As evident in the book’s chapters, these small things include decisions to go into the unknown when fear threatens to hold us back, as well as decisions to stay when we desperately want to run away. They include decisions to start a new thing, welcoming new possibilities and challenges, as well accepting realities and unforeseen callings that come our way.

The impressive personages included in these pages are not limited to the past, as Budde also draws on the examples of personal friends, colleagues, and mentors in her life and work. Budde introduces womanist theologian Kelly Brown Douglas, dean of Episcopal Divinity School and canon theologian of Washington, as someone who “has something to say about the societal wrongs that as a white Christian I don’t always see,” always believing that Jesus “continues to experience the realities of crucifixion in the lives of Black people and feels the pain of it as if for the first time.”

Presiding Bishop Michael Curry is another Black leader in a predominantly white denomination. Budde notes his amazing ability throughout his long ministry to “take strong public positions on controversial subjects yet maintain genuinely affectionate relationships with those who disagreed.”
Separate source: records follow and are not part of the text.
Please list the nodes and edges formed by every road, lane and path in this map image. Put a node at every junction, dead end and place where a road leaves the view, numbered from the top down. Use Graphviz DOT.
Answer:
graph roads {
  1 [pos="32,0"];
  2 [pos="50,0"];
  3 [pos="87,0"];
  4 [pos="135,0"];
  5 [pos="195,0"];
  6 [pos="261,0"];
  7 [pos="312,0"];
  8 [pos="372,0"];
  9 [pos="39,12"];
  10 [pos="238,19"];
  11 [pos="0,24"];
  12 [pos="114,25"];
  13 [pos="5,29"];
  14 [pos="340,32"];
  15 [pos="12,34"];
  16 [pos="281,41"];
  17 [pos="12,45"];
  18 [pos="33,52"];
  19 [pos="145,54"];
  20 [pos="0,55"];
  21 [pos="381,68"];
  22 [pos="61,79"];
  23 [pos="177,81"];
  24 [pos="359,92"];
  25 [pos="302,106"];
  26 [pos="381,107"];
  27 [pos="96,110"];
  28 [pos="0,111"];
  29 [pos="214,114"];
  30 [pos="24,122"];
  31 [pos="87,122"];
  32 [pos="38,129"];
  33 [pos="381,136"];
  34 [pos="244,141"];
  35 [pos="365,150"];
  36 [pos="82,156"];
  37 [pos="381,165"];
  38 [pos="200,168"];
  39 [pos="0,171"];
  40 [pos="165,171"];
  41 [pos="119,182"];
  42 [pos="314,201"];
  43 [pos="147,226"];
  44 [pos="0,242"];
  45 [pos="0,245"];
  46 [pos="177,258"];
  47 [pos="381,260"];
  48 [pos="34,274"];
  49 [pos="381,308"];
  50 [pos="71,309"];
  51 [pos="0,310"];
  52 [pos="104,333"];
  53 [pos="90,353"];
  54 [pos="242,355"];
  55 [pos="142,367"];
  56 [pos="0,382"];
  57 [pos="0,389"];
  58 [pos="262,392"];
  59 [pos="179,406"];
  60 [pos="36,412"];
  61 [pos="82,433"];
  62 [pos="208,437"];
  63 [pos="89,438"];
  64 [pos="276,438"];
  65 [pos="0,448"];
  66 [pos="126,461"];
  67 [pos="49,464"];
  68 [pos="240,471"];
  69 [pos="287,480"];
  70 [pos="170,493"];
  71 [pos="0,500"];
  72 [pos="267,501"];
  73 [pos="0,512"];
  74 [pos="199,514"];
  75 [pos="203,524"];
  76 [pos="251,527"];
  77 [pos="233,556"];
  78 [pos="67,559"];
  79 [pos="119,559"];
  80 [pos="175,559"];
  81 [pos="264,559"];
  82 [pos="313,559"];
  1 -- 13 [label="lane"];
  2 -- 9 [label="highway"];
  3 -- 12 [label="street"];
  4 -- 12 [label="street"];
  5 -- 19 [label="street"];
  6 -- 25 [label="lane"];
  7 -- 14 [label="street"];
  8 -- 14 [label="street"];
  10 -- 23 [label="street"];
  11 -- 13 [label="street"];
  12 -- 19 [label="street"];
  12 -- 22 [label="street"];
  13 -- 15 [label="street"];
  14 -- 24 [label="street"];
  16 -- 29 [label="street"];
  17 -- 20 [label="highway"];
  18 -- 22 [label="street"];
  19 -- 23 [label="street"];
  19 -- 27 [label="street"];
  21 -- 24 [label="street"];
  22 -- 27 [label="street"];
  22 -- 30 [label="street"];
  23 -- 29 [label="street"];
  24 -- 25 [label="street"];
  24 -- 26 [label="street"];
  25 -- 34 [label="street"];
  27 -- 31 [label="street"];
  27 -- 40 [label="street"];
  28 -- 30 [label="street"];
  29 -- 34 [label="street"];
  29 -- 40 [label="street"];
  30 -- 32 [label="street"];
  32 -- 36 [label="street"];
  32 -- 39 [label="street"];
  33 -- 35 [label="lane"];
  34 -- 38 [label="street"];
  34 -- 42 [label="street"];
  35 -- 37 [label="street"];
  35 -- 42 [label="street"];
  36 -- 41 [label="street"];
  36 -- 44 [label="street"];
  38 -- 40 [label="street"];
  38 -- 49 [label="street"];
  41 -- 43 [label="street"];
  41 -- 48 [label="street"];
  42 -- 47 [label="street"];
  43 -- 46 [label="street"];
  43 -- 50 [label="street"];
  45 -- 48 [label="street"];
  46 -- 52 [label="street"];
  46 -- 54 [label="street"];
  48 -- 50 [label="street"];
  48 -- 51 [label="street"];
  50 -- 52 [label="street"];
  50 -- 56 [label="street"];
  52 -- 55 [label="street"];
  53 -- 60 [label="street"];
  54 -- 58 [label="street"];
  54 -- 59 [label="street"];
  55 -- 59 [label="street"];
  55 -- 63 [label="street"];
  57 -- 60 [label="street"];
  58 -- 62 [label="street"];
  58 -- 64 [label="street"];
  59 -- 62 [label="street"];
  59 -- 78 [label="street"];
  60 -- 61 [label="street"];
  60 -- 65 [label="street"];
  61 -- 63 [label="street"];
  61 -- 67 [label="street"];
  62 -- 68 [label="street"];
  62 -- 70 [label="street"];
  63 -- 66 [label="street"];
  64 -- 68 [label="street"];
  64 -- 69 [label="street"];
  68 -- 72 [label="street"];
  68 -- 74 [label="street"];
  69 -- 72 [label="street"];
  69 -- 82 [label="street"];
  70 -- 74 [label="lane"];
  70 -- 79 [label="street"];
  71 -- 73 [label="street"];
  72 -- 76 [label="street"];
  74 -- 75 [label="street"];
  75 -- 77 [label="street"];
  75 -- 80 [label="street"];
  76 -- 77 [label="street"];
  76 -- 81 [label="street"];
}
And Edwin Friedman, the late rabbi and author who as a mentor to Budde served as “a ballast” in her life, was someone whose work on family systems and self-differentiation has helped promote the possibility of healthy, non-anxious leaders in congregations. These persons, along with the historical and literary figures presented in the book, serve as exemplars of courage in the face of life’s difficulties, doubts, and disputes. As Budde notes, “I wrote this book to honor the breadth and depth of what courage looks like in decisive moments.”

Interwoven throughout all of this is Budde’s story. She allows a transparency and vulnerability without falling into the trap of literary egoism. Indeed, looking back on what she said during the custody hearings at the time of her parents’ divorce, and the effect her words had on her mother, she acknowledges how she “is stunned by her capacity for cruelty.”
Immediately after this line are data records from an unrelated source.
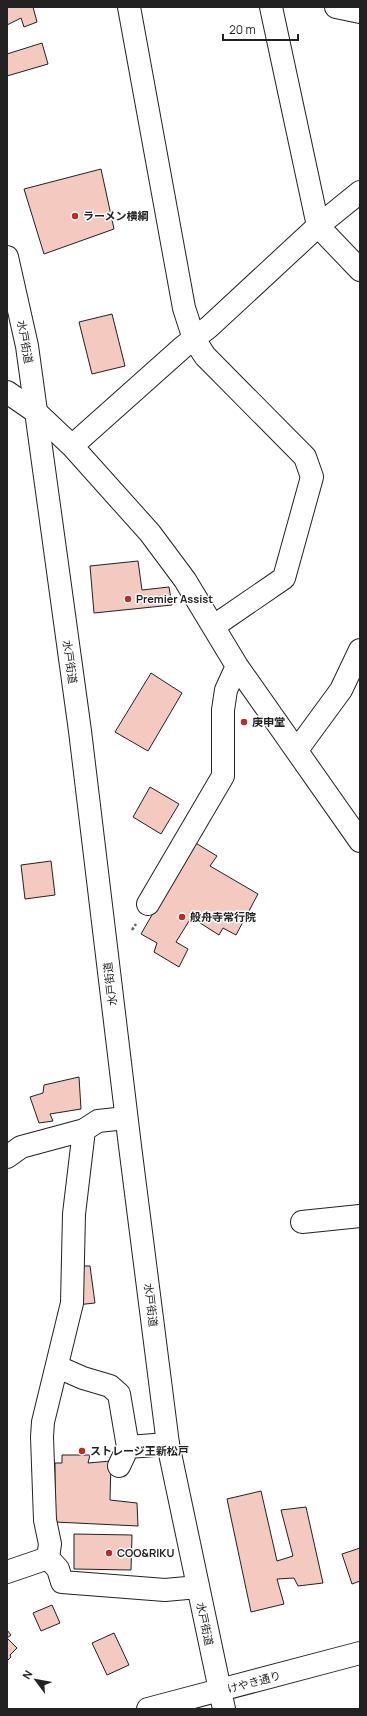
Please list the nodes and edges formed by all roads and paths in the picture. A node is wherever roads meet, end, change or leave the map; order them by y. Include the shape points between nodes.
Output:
1 (129, 7) edge
2 (271, 7) edge
3 (336, 7) edge
4 (360, 12) edge
5 (360, 192) edge
6 (318, 226) junction
7 (7, 257) edge
8 (360, 270) edge
9 (194, 339) junction
10 (7, 392) edge
11 (36, 412) junction
12 (72, 446) junction
13 (214, 626) junction
14 (360, 650) edge
15 (237, 666) junction
16 (297, 750) junction
17 (360, 840) edge
18 (148, 904) dead end
19 (126, 1118) junction
20 (84, 1130) junction
21 (7, 1157) edge
22 (360, 1216) edge
23 (302, 1222) dead end
24 (58, 1366) junction
25 (168, 1444) junction
26 (48, 1558) junction
27 (7, 1572) edge
28 (198, 1586) junction
29 (360, 1653) edge
30 (221, 1700) edge
31 (148, 1709) edge

1 - 9 main road via 184,308
2 - 6 main road
3 - 4 main road
5 - 6 main road
6 - 8 main road
6 - 9 main road
7 - 11 main road, 水戸街道 via 27,346
9 - 12 main road
9 - 13 main road via 205,356 305,457 312,477 284,578
10 - 11 main road
11 - 12 main road
11 - 19 main road, 水戸街道 via 80,732
12 - 13 main road via 150,533 185,580
13 - 15 main road
14 - 16 main road via 341,690
15 - 16 main road
15 - 18 main road via 226,690 223,710 223,776
16 - 17 main road
19 - 20 main road via 98,1121
19 - 25 main road, 水戸街道
20 - 21 main road via 21,1147
20 - 24 main road via 74,1214 72,1303
22 - 23 main road
24 - 25 main road via 82,1378 110,1386 119,1394 124,1457 139,1448
24 - 26 main road via 43,1422 42,1437 45,1520 50,1544
25 - 28 main road, 水戸街道
26 - 27 main road
26 - 28 main road via 58,1569 62,1582 164,1590
28 - 30 main road, 水戸街道
29 - 30 main road, けやき通り
30 - 31 main road, けやき通り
All of this is framed by an introduction and epilogue that describe what is perhaps the most public moment of the author’s vocational life, when she spoke out in various interviews against President Trump’s actions on June 1, 2020, as he engaged in a photo op, Bible in hand, in front of St. John’s, Lafayette Square, the “Church of the Presidents.”

“President Trump does not speak for St. John’s,” Budde declared. “We disassociate ourselves from the messages of this president and align ourselves with those seeking justice for the death of George Floyd and countless others.”

In our present age of deep political divisions, this book will not be for everyone. The framing tale will be welcomed by many readers, while other potential readers will likely find it reason to go no further. And this is a shame, for there is much wisdom to be gleaned within its pages, wisdom that can prove helpful for all who seek to be courageous in the decisive moments of our life and faith.